Combining brain stimulation and peripheral nerve stimulation to improve upper extremity function after severe stroke

Grants and Contracts Details


The proposal will be the first to measure neuroplastic change and motor recovery from severe post-stroke hemiparesis in response to a novel intervention combining transcranial direct current stimulation (tDCS) and peripheral nerve stimulation (PNS) with intensive upper extremity motor training. This novel combination comprises interventions that our previous studies have already successfully applied in singularity to enhance motor recovery from severe post-stroke hemiparesis.

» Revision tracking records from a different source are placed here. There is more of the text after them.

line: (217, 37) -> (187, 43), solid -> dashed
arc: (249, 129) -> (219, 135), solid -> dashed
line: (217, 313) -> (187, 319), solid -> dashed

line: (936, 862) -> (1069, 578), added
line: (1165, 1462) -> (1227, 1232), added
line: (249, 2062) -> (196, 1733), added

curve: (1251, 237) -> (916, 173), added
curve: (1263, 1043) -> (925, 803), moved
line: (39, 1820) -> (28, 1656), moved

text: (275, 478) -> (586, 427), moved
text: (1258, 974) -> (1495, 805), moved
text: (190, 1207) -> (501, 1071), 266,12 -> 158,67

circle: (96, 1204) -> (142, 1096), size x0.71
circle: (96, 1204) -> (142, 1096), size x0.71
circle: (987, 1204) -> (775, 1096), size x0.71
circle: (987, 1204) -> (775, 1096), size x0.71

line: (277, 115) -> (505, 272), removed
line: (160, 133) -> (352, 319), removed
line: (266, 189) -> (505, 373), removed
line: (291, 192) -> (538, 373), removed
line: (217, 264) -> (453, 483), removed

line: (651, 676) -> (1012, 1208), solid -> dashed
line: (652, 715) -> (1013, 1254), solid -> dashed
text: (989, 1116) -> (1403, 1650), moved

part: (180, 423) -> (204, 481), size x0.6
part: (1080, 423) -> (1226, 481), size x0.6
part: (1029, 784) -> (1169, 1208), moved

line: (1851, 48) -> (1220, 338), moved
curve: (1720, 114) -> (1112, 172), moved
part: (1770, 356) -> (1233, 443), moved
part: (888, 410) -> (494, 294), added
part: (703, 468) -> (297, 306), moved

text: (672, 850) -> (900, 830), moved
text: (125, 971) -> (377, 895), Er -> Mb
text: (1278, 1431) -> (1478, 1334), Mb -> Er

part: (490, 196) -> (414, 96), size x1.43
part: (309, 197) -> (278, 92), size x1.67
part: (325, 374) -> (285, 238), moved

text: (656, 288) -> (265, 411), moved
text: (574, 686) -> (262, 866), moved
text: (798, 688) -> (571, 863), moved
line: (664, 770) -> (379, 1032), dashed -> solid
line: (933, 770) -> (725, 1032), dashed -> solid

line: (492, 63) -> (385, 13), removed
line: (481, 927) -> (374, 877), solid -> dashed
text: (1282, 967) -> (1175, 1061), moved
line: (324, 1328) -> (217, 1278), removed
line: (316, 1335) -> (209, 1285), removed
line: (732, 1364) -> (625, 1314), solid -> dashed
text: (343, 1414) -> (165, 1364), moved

Because tDCS and PNS modulate motor cortex plasticity, it stands to reason that they may have significant additive effects. A small-scale study in mild to moderate stroke has shown that the combination of PNS and tDCS yields improved motor function when compared to single intervention. However, there is limited generalizability of this evidence to those with severe hemiparesis, who are among the neediest of stroke populations. Our proposal will address this evidence gap by implementing a thorough investigation of the neuroplastic and motor functional effects of combined tDCS and PNS preceding intensive upper extremity motor training as a clinical intervention for subjects with severe post-stroke hemiparesis. Subjects in this study will undergo 1 of 4 stimulation conditions: 1) combined active tDCS with active PNS (“Active+Active”), 2) combined active tDCS with sham PNS (“Active+Sham”), 3) combined sham tDCS with active PNS (“Sham+Active”), or 4) combined sham tDCS with sham PNS (“Sham+Sham”). As a crucial part of the intervention, each stimulation session will be followed by intensive upper extremity motor training. Our central hypothesis is that the group receiving active tDCS and active PNS (ie, Active+Active,) will show significantly greater cortical reorganization and significantly more improved motor function post-intervention than the other 3 groups (ie, Active+Sham, Sham+Active, and Sham+Sham). Furthermore, the degree of this behaviorally-measured effect will correlate with cortical reorganization as measured by neuroimaging techniques including transcranial magnetic stimulation (TMS). The long-range goals of this work include (a) establishing evidence on maximizing restoration of upper extremity motor function for individuals with severe post-stroke hemiparesis, (b) determining the impact of this intervention on activities of daily living and quality of life, and (c) collecting solid data to plan a large-scale, federally funded study of the phenomena in question.